- Problem details -
Count the lines in the items below that contain the word "many", and reply with only the number.

- Dataset content -
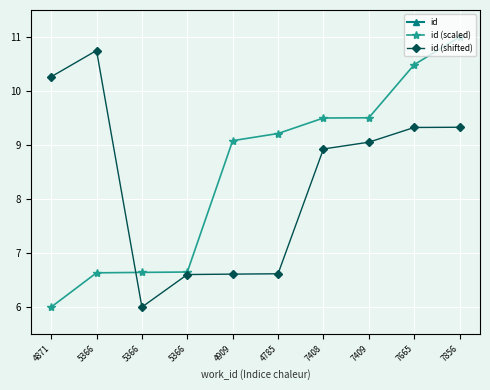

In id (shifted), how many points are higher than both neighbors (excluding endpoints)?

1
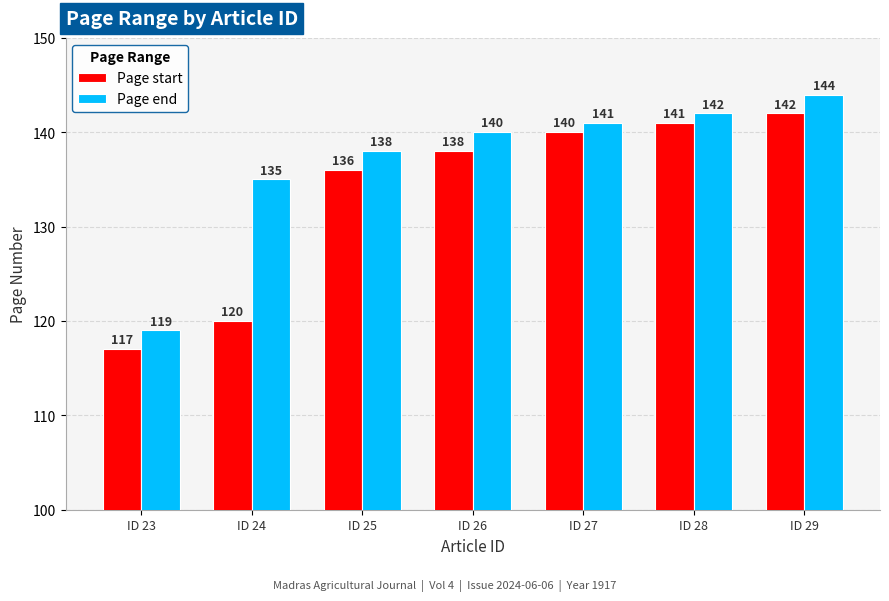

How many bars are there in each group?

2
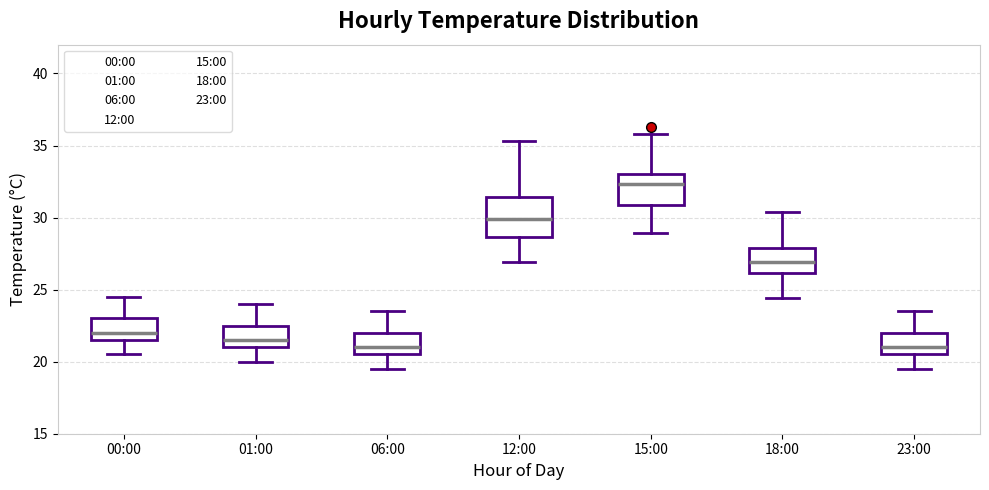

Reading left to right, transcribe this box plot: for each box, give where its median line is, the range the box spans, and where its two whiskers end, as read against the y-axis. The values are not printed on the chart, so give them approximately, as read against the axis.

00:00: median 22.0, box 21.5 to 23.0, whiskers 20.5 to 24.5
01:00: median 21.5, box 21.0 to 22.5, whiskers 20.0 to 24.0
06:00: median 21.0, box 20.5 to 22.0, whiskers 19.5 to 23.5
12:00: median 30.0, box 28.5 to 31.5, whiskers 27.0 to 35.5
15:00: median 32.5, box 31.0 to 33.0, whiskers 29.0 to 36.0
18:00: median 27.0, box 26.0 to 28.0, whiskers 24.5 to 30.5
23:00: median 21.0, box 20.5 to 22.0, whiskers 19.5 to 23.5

- Final answer -
2